Some food companies are cashing in on the hype surrounding omega 3 by making confusing claims about the nutrient, Which? says today.
Omega 3 is an essential fatty acid which has been touted in some quarters as a miraculous cure-all that can make your heart healthier and your kids brainier.
The best source of omega 3 is oily fish but parts of the food industry are adding it to everyday foods such as bread, fruit juice, yoghurt and baked beans.
We examined a range of foods that are promoted as containing, or being high in, omega 3 and tested their claims.
We found that labelling on Asda’s 400g Healthy wholegrain bread made statements about omega 3 that were wrong.
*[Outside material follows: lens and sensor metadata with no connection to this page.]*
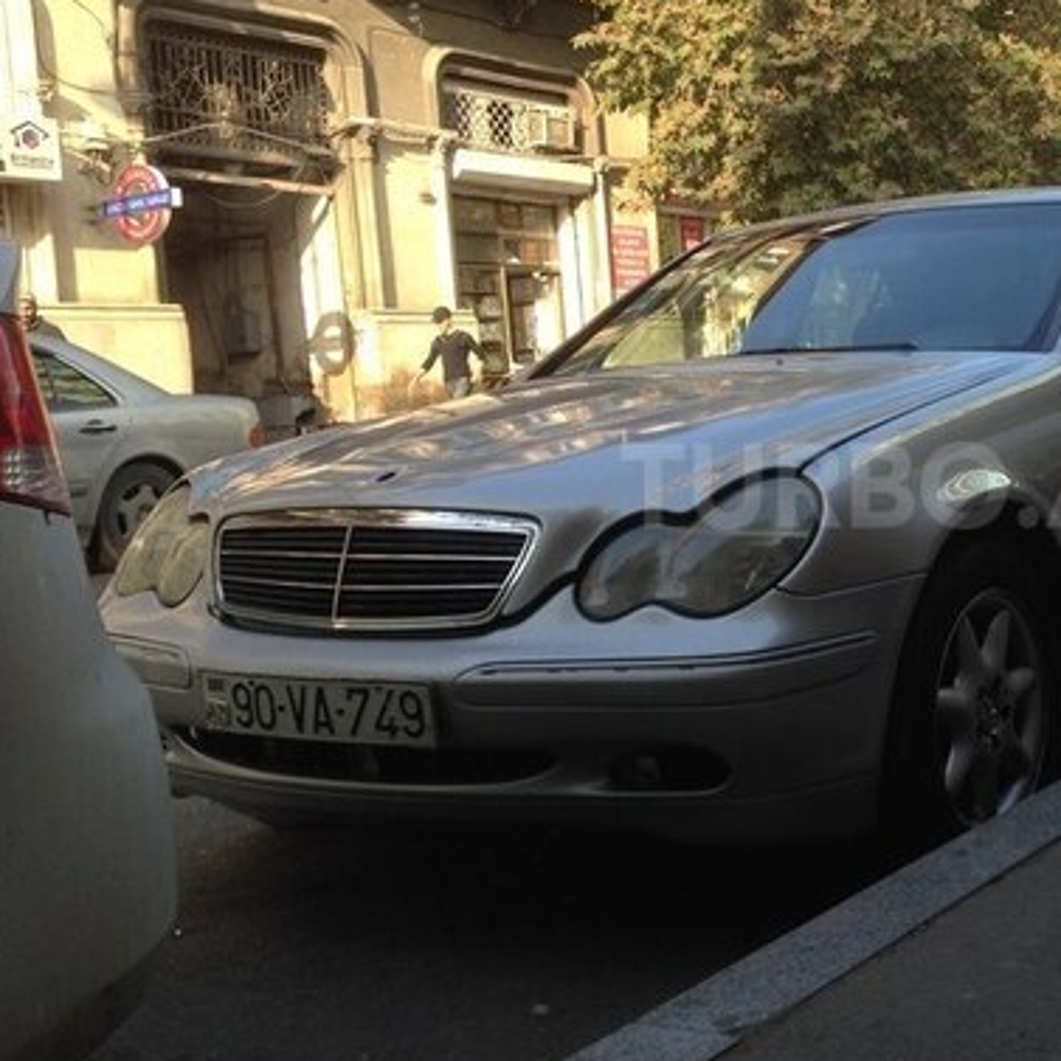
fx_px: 1769
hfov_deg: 32.1
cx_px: 909
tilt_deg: +0.3
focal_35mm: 51
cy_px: 485
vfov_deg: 33.4
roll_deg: +4.5
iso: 50
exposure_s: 1/301
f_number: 2.4
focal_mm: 4.12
Asda claimed to be ‘using special linseed which has been heated in order to liberate the beneficial oils’.
But linseed oil is from a plant source and doesn’t contain the most beneficial source of omega 3 – and exposure to heat can destroy the nutrient.
The label also claimed that four slices provide 31.3g of omega 3. But Which? tests revealed the loaf had just 0.009g per 100g of the type of omega 3 that’s proven to keep your heart healthy, so to get your daily amount of that type of omega 3 you’d have to eat just over 11 loaves a day.
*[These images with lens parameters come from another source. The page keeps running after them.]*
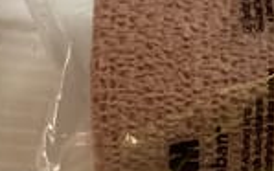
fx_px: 821
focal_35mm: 110
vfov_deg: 11.8
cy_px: 36
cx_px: 270
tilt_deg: -71.0
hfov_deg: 18.5
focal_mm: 3.3
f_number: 2.4
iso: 160
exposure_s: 1/50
We also found that the difference between the less beneficial, plant-based omega 3 and oily fish-based sources of omega 3 is rarely made clear on food labels.
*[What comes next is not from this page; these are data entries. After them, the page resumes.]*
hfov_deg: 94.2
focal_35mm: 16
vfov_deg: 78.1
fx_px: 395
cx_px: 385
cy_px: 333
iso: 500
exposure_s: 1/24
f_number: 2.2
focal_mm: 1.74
For example, the label on So Good Soya Essential Omega 3 drink doesn’t make it clear that the nutrient inside isn’t the type that’s proven to help keep your heart healthy.
Even labels on products with added fish oil often fail to make it clear how much you’d have to consume to get a useful amount of omega 3. People would need to drink one and a half litres every day of Tesco’s Healthy Living pomegranate juice to get a beneficial measure of omega 3.
Which? Editor Neil Fowler said: ‘A good many food manufacturers are riding the money-making omega 3 wave by adding it to all sorts of foods and failing to mention that it may not be the right sort of omega 3 – or enough of it – to be as beneficial as simply eating oily fish.
‘We want to see food companies backing up the omega 3 health claims they make on labels, and the Food Standards Agency giving clearer advice on recommended levels.’
Asda to change label
Asda admitted a typing error with the claimed amount of omega 3 in four slices of its Healthy wholegrain bread. It agreed the label may be confusing and said it would withdraw the bread from sale while the packaging is redesigned.
A spokesman said: ‘As soon as Which? brought this to our attention we took the bread off our shelves straight away.
‘It was never our intention to mislead our customers into thinking this product was any healthier than it is. Unfortunately a printing error meant that the amount of omega 3 stated for eating four slices of bread was 31.3g – when in fact the correct amount is 1.26g.
‘All other nutritional information provided on pack in relation to the amount of omega 3 was correct. Until we have sorted out the packaging the product will remain off sale.’